Pour le reste, la Cour reprend des sujets connus de longue date. Comme elle l'avait signalé en 2011, le recueil et la présentation des données relatives aux déchets sont lacunaires et tardifs. Elle recommande de faire simple, en se concentrant sur six indicateurs clés de la prévention et de la gestion des DMA (prévention, financement incitatif, production de déchets, collecte, valorisation et élimination). Elle préconise de publier, au plus tard en 2024, des tableaux de bord synthétiques assortis de représentations graphiques des trajectoires constatées par rapport aux objectifs. Cette demande concerne le service public de gestion des déchets (à l'échelle nationale et par type d'intercommunalité), l'ensemble des filières REP et chaque intercommunalité.

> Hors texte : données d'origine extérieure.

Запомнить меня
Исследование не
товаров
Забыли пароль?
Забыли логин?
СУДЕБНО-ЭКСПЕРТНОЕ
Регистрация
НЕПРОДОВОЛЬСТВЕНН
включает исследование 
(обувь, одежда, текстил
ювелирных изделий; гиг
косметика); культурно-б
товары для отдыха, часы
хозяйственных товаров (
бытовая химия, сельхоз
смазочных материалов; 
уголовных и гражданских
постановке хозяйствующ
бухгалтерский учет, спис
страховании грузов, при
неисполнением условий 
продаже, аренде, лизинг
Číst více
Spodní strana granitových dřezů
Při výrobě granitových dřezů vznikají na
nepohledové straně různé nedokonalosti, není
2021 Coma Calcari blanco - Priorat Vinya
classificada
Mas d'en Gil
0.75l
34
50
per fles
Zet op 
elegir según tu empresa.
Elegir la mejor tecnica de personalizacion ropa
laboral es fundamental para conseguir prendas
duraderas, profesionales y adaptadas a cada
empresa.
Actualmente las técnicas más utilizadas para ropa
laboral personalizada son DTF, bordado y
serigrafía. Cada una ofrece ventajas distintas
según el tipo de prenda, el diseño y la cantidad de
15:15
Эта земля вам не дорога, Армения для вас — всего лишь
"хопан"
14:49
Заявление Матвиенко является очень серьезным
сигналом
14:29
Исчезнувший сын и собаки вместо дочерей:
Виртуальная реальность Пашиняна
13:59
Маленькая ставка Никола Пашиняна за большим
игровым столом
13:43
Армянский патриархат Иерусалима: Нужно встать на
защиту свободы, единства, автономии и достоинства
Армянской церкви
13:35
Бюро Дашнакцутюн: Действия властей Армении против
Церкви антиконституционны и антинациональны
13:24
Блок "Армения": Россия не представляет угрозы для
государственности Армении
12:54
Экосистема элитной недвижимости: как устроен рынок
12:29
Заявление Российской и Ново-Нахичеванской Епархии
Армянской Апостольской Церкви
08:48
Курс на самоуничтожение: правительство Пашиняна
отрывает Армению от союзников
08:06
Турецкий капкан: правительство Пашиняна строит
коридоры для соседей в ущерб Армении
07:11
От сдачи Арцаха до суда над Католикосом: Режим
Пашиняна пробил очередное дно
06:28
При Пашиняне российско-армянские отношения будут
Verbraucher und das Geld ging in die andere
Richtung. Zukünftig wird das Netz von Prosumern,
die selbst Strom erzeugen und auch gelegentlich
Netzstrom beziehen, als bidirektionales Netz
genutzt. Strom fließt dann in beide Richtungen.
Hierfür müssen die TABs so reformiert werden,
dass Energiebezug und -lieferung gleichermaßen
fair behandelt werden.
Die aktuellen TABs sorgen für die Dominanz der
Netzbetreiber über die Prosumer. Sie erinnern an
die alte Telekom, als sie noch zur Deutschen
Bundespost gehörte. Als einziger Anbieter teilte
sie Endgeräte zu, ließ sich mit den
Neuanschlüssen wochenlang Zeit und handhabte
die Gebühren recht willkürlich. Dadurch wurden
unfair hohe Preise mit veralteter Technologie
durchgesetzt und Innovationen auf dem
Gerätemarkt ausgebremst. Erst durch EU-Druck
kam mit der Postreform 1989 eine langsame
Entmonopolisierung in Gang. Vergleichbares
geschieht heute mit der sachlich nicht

De même, la Cour revient une nouvelle fois sur la tarification incitative, dont elle juge la mise en œuvre « insuffisante ». Seuls 6 millions d'habitants sont concernés, alors que 15 millions devraient l'être, déplore-t-elle. Pour y remédier, elle recommande d'« en [alléger] le coût pour l'intercommunalité grâce à un financement complémentaire porté à 80 % des coûts correspondants sur les premiers exercices ». Concrètement, elle propose, par exemple, d'accorder des « aides ponctuelles » sous forme de subventions directes versées par le Fonds chaleur et le Fonds économie circulaire de l'Agence de la transition écologique (Ademe).